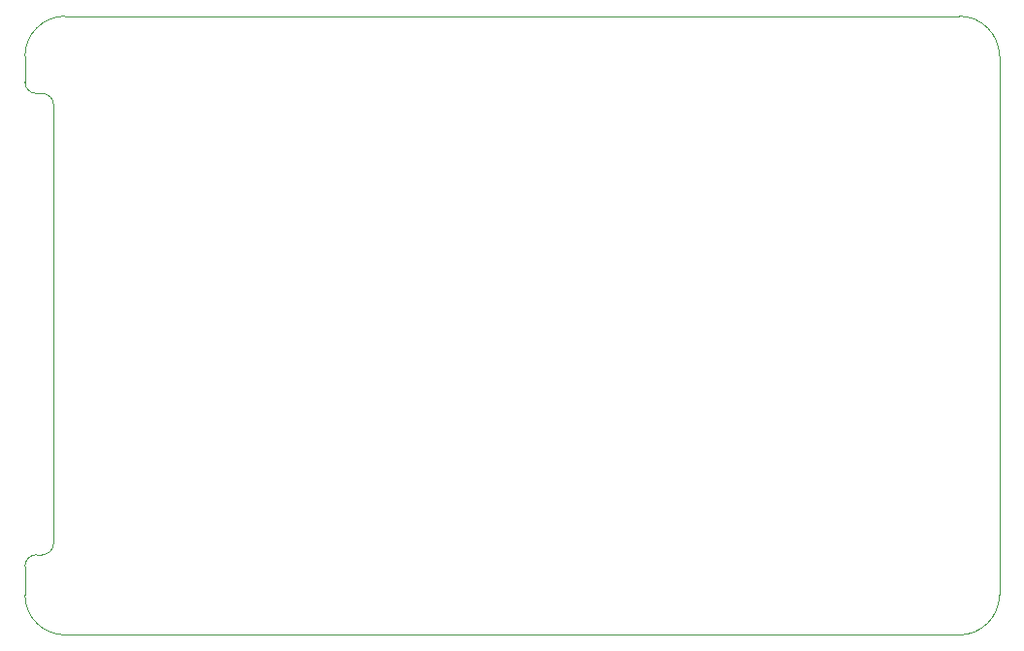
<source format=gbr>
%TF.GenerationSoftware,KiCad,Pcbnew,8.0.6*%
%TF.CreationDate,2024-10-28T10:58:12+07:00*%
%TF.ProjectId,PICO_ADC_Test,5049434f-5f41-4444-935f-546573742e6b,R0.1*%
%TF.SameCoordinates,PX72ade90PY75c75e0*%
%TF.FileFunction,Profile,NP*%
%FSLAX46Y46*%
G04 Gerber Fmt 4.6, Leading zero omitted, Abs format (unit mm)*
G04 Created by KiCad (PCBNEW 8.0.6) date 2024-10-28 10:58:12*
%MOMM*%
%LPD*%
G01*
G04 APERTURE LIST*
%TA.AperFunction,Profile*%
%ADD10C,0.100000*%
%TD*%
G04 APERTURE END LIST*
D10*
X1000000Y7000000D02*
X1500000Y7000000D01*
X0Y50500000D02*
G75*
G02*
X3500000Y54000000I3500000J0D01*
G01*
X1000000Y47250000D02*
X1500000Y47250000D01*
X0Y3500000D02*
X0Y6000000D01*
X85000000Y50500000D02*
X85000000Y3500000D01*
X3500000Y54000000D02*
X81500000Y54000000D01*
X2500000Y46250000D02*
X2500000Y8000000D01*
X81500000Y54000000D02*
G75*
G02*
X85000000Y50500000I0J-3500000D01*
G01*
X3500000Y0D02*
G75*
G02*
X0Y3500000I0J3500000D01*
G01*
X1500000Y47250000D02*
G75*
G02*
X2500000Y46250000I0J-1000000D01*
G01*
X81500000Y0D02*
X3500000Y0D01*
X0Y6000000D02*
G75*
G02*
X1000000Y7000000I1000000J0D01*
G01*
X1000000Y47250000D02*
G75*
G02*
X0Y48250000I0J1000000D01*
G01*
X2500000Y8000000D02*
G75*
G02*
X1500000Y7000000I-1000000J0D01*
G01*
X85000000Y3500000D02*
G75*
G02*
X81500000Y0I-3500000J0D01*
G01*
X0Y48250000D02*
X0Y50500000D01*
M02*

</source>
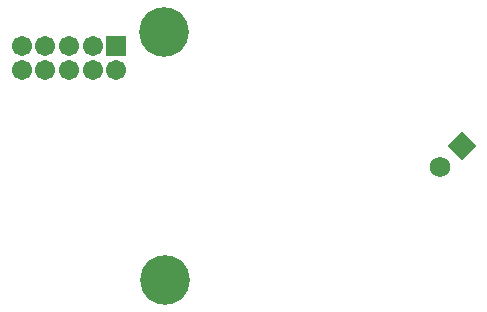
<source format=gbs>
G04 Layer_Color=16711935*
%FSLAX24Y24*%
%MOIN*%
G70*
G01*
G75*
%ADD70R,0.0671X0.0671*%
%ADD71C,0.0671*%
%ADD72P,0.0962X4X270.0*%
%ADD73C,0.0680*%
%ADD74C,0.1655*%
D70*
X53671Y30423D02*
D03*
D71*
X52884D02*
D03*
X52096D02*
D03*
X51309D02*
D03*
X50522D02*
D03*
X53671Y29636D02*
D03*
X52884D02*
D03*
X52096D02*
D03*
X51309D02*
D03*
X50522D02*
D03*
D72*
X65187Y27096D02*
D03*
D73*
X64480Y26389D02*
D03*
D74*
X55315Y22638D02*
D03*
X55276Y30906D02*
D03*
M02*

</source>
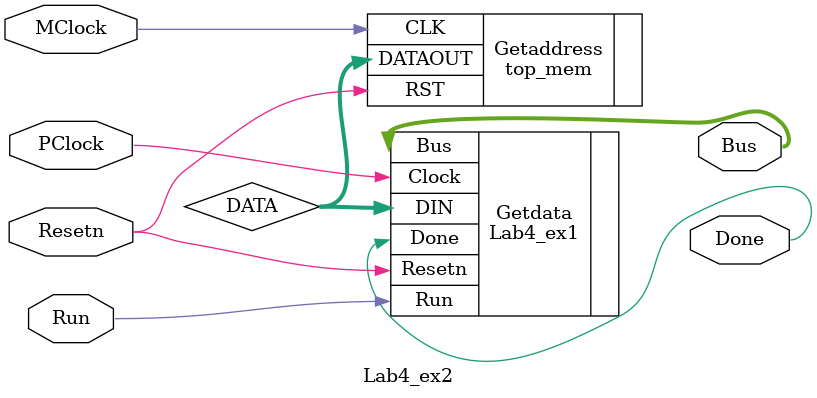
<source format=sv>
module Lab4_ex2(
input MClock, PClock, Resetn, Run,
output Done,
output [8:0] Bus
);

logic [8:0] DATA;

top_mem Getaddress(
.CLK(MClock),
.RST(Resetn),
.DATAOUT(DATA)
);

Lab4_ex1 Getdata(
.DIN(DATA),
.Clock(PClock),
.Resetn(Resetn),
.Run(Run),
.Bus(Bus),
.Done(Done)
);

endmodule
</source>
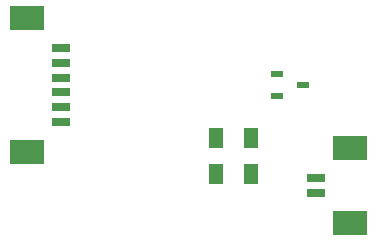
<source format=gbr>
G04 EAGLE Gerber X2 export*
%TF.Part,Single*%
%TF.FileFunction,Paste,Top*%
%TF.FilePolarity,Positive*%
%TF.GenerationSoftware,Autodesk,EAGLE,9.1.0*%
%TF.CreationDate,2020-08-17T16:38:24Z*%
G75*
%MOMM*%
%FSLAX34Y34*%
%LPD*%
%AMOC8*
5,1,8,0,0,1.08239X$1,22.5*%
G01*
%ADD10R,1.050000X0.600000*%
%ADD11R,1.600000X0.800000*%
%ADD12R,3.000000X2.100000*%
%ADD13R,1.160000X1.680000*%


D10*
X337000Y154500D03*
X337000Y135500D03*
X359000Y145000D03*
D11*
X370000Y53750D03*
X370000Y66250D03*
D12*
X399000Y28250D03*
X399000Y91750D03*
D13*
X285250Y100000D03*
X314750Y100000D03*
D11*
X154000Y176250D03*
X154000Y163750D03*
X154000Y151250D03*
X154000Y138750D03*
X154000Y126250D03*
X154000Y113750D03*
D12*
X125000Y201750D03*
X125000Y88250D03*
D13*
X314750Y70000D03*
X285250Y70000D03*
M02*

</source>
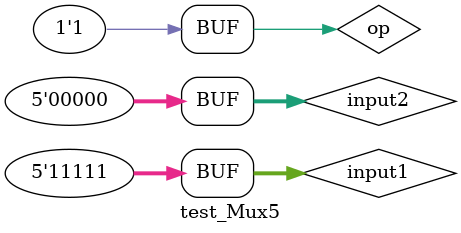
<source format=v>
`timescale 1ns / 1ps

module test_Mux5;
  reg [4:0] input1;
  reg [4:0] input2;
  reg op;
  wire [4:0] out;

  Mux5 u1 (
      .input1(input1),
      .input2(input2),
      .op(op),
      .out(out)
  );

  initial begin
    input1 = 5'b00001;
    input2 = 5'b00010;
    op = 0;
    #10;
    input1 = 5'b00001;
    input2 = 5'b00010;
    op = 1;
    #10;
    input1 = 5'b11111;
    input2 = 5'b00000;
    op = 0;
    #10;
    input1 = 5'b11111;
    input2 = 5'b00000;
    op = 1;
    #10;
  end
endmodule

</source>
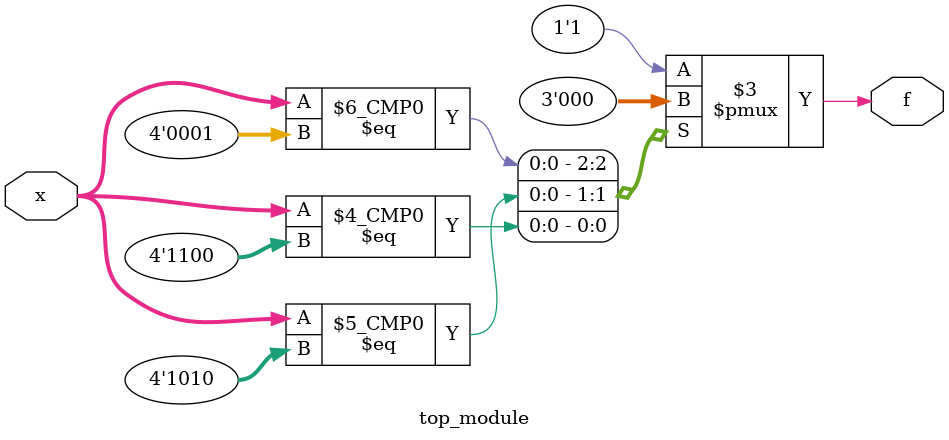
<source format=sv>
module top_module (
    input [4:1] x,
    output logic f
);

always_comb begin
    case ({x[4], x[3], x[2], x[1]})
        4'b0001: f = 0;
        4'b0011: f = 1;
        4'b0111: f = 1;
        4'b1001: f = 1;
        4'b1010: f = 0;
        4'b1100: f = 0;
        default: f = 1; // Treat don't-care as 1
    endcase
end

endmodule

</source>
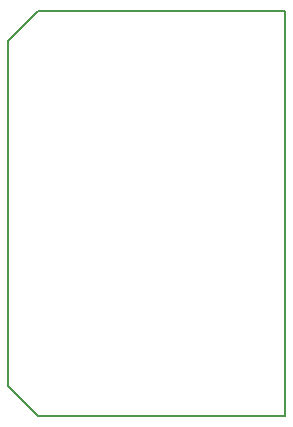
<source format=gm1>
G04 #@! TF.FileFunction,Profile,NP*
%FSLAX46Y46*%
G04 Gerber Fmt 4.6, Leading zero omitted, Abs format (unit mm)*
G04 Created by KiCad (PCBNEW 4.0.7-e2-6376~58~ubuntu17.04.1) date Wed Oct  4 00:33:47 2017*
%MOMM*%
%LPD*%
G01*
G04 APERTURE LIST*
%ADD10C,0.100000*%
%ADD11C,0.150000*%
G04 APERTURE END LIST*
D10*
D11*
X146685000Y-125730000D02*
X146685000Y-126365000D01*
X146685000Y-97155000D02*
X146685000Y-125730000D01*
X149225000Y-94615000D02*
X170180000Y-94615000D01*
X146685000Y-97155000D02*
X149225000Y-94615000D01*
X149225000Y-128905000D02*
X146685000Y-126365000D01*
X170180000Y-128905000D02*
X149225000Y-128905000D01*
X170180000Y-94615000D02*
X170180000Y-128905000D01*
M02*

</source>
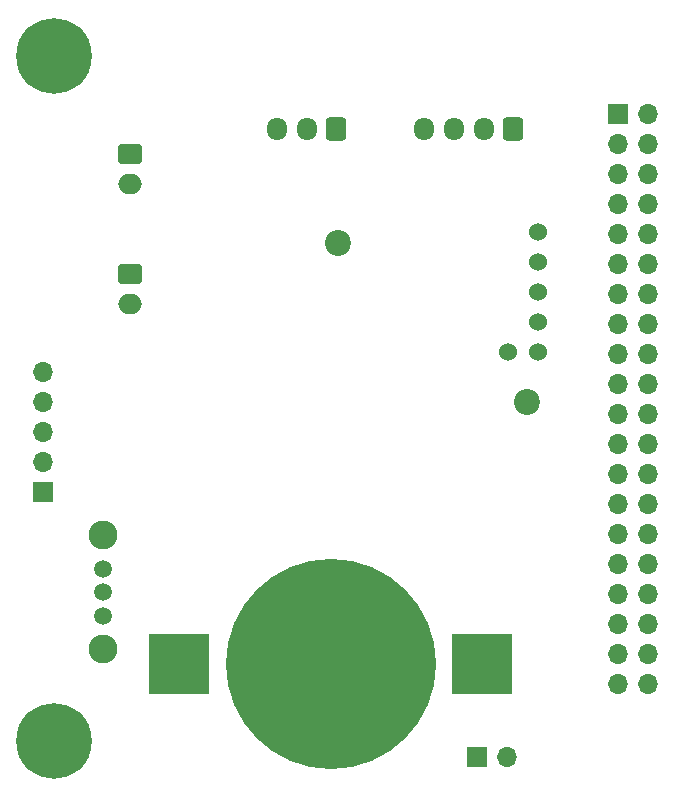
<source format=gbr>
%TF.GenerationSoftware,KiCad,Pcbnew,(6.99.0-2504-g6a9c6e8599)*%
%TF.CreationDate,2023-09-14T00:09:02-07:00*%
%TF.ProjectId,BuoyPower,42756f79-506f-4776-9572-2e6b69636164,rev?*%
%TF.SameCoordinates,Original*%
%TF.FileFunction,Soldermask,Bot*%
%TF.FilePolarity,Negative*%
%FSLAX46Y46*%
G04 Gerber Fmt 4.6, Leading zero omitted, Abs format (unit mm)*
G04 Created by KiCad (PCBNEW (6.99.0-2504-g6a9c6e8599)) date 2023-09-14 00:09:02*
%MOMM*%
%LPD*%
G01*
G04 APERTURE LIST*
G04 Aperture macros list*
%AMRoundRect*
0 Rectangle with rounded corners*
0 $1 Rounding radius*
0 $2 $3 $4 $5 $6 $7 $8 $9 X,Y pos of 4 corners*
0 Add a 4 corners polygon primitive as box body*
4,1,4,$2,$3,$4,$5,$6,$7,$8,$9,$2,$3,0*
0 Add four circle primitives for the rounded corners*
1,1,$1+$1,$2,$3*
1,1,$1+$1,$4,$5*
1,1,$1+$1,$6,$7*
1,1,$1+$1,$8,$9*
0 Add four rect primitives between the rounded corners*
20,1,$1+$1,$2,$3,$4,$5,0*
20,1,$1+$1,$4,$5,$6,$7,0*
20,1,$1+$1,$6,$7,$8,$9,0*
20,1,$1+$1,$8,$9,$2,$3,0*%
G04 Aperture macros list end*
%ADD10C,0.800000*%
%ADD11C,6.400000*%
%ADD12R,1.700000X1.700000*%
%ADD13O,1.700000X1.700000*%
%ADD14C,1.512000*%
%ADD15C,2.454000*%
%ADD16C,2.200000*%
%ADD17RoundRect,0.250000X0.600000X0.725000X-0.600000X0.725000X-0.600000X-0.725000X0.600000X-0.725000X0*%
%ADD18O,1.700000X1.950000*%
%ADD19RoundRect,0.250000X-0.750000X0.600000X-0.750000X-0.600000X0.750000X-0.600000X0.750000X0.600000X0*%
%ADD20O,2.000000X1.700000*%
%ADD21C,1.524000*%
%ADD22R,5.100000X5.100000*%
%ADD23C,17.800000*%
G04 APERTURE END LIST*
D10*
%TO.C,H3*%
X128468000Y-129574000D03*
X126770944Y-125476944D03*
X126770944Y-128871056D03*
X126068000Y-127174000D03*
D11*
X128468000Y-127174000D03*
D10*
X128468000Y-124774000D03*
X130165056Y-128871056D03*
X130165056Y-125476944D03*
X130868000Y-127174000D03*
%TD*%
%TO.C,H2*%
X128468000Y-71574000D03*
X126770944Y-67476944D03*
X126770944Y-70871056D03*
X126068000Y-69174000D03*
D11*
X128468000Y-69174000D03*
D10*
X128468000Y-66774000D03*
X130165056Y-70871056D03*
X130165056Y-67476944D03*
X130868000Y-69174000D03*
%TD*%
D12*
%TO.C,J9*%
X164332999Y-128523999D03*
D13*
X166872999Y-128523999D03*
%TD*%
D14*
%TO.C,S1*%
X132588000Y-112554000D03*
X132588000Y-114554000D03*
X132588000Y-116554000D03*
D15*
X132588000Y-109704000D03*
X132588000Y-119404000D03*
%TD*%
D16*
%TO.C,H1*%
X152527000Y-84963000D03*
%TD*%
%TO.C,H5*%
X168529000Y-98425000D03*
%TD*%
D17*
%TO.C,J5*%
X152360000Y-75311000D03*
D18*
X149859999Y-75310999D03*
X147359999Y-75310999D03*
%TD*%
D19*
%TO.C,J4*%
X134895000Y-87650000D03*
D20*
X134894999Y-90149999D03*
%TD*%
D12*
%TO.C,J2*%
X127507999Y-106039999D03*
D13*
X127507999Y-103499999D03*
X127507999Y-100959999D03*
X127507999Y-98419999D03*
X127507999Y-95879999D03*
%TD*%
D21*
%TO.C,J1*%
X169418000Y-84074000D03*
X169418000Y-86614000D03*
X169418000Y-89154000D03*
X169418000Y-91694000D03*
X169418000Y-94234000D03*
X166878000Y-94234000D03*
%TD*%
D19*
%TO.C,J7*%
X134895000Y-77490000D03*
D20*
X134894999Y-79989999D03*
%TD*%
D17*
%TO.C,J8*%
X167346000Y-75311000D03*
D18*
X164845999Y-75310999D03*
X162345999Y-75310999D03*
X159845999Y-75310999D03*
%TD*%
D12*
%TO.C,J10*%
X176197999Y-74043999D03*
D13*
X178737999Y-74043999D03*
X176197999Y-76583999D03*
X178737999Y-76583999D03*
X176197999Y-79123999D03*
X178737999Y-79123999D03*
X176197999Y-81663999D03*
X178737999Y-81663999D03*
X176197999Y-84203999D03*
X178737999Y-84203999D03*
X176197999Y-86743999D03*
X178737999Y-86743999D03*
X176197999Y-89283999D03*
X178737999Y-89283999D03*
X176197999Y-91823999D03*
X178737999Y-91823999D03*
X176197999Y-94363999D03*
X178737999Y-94363999D03*
X176197999Y-96903999D03*
X178737999Y-96903999D03*
X176197999Y-99443999D03*
X178737999Y-99443999D03*
X176197999Y-101983999D03*
X178737999Y-101983999D03*
X176197999Y-104523999D03*
X178737999Y-104523999D03*
X176197999Y-107063999D03*
X178737999Y-107063999D03*
X176197999Y-109603999D03*
X178737999Y-109603999D03*
X176197999Y-112143999D03*
X178737999Y-112143999D03*
X176197999Y-114683999D03*
X178737999Y-114683999D03*
X176197999Y-117223999D03*
X178737999Y-117223999D03*
X176197999Y-119763999D03*
X178737999Y-119763999D03*
X176197999Y-122303999D03*
X178737999Y-122303999D03*
%TD*%
D22*
%TO.C,BT2*%
X139091999Y-120649999D03*
X164691999Y-120649999D03*
D23*
X151892000Y-120650000D03*
%TD*%
M02*

</source>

● ● ● ● ● ● ●

◆ To-do item: Of all the entries above, retype exactly the lines from the line with "X130868000Y-69174000D03*" to the line with "X127507999Y-100959999D03*", both included, and no others.

◆ Response to this task:
X130868000Y-69174000D03*
%TD*%
D12*
%TO.C,J9*%
X164332999Y-128523999D03*
D13*
X166872999Y-128523999D03*
%TD*%
D14*
%TO.C,S1*%
X132588000Y-112554000D03*
X132588000Y-114554000D03*
X132588000Y-116554000D03*
D15*
X132588000Y-109704000D03*
X132588000Y-119404000D03*
%TD*%
D16*
%TO.C,H1*%
X152527000Y-84963000D03*
%TD*%
%TO.C,H5*%
X168529000Y-98425000D03*
%TD*%
D17*
%TO.C,J5*%
X152360000Y-75311000D03*
D18*
X149859999Y-75310999D03*
X147359999Y-75310999D03*
%TD*%
D19*
%TO.C,J4*%
X134895000Y-87650000D03*
D20*
X134894999Y-90149999D03*
%TD*%
D12*
%TO.C,J2*%
X127507999Y-106039999D03*
D13*
X127507999Y-103499999D03*
X127507999Y-100959999D03*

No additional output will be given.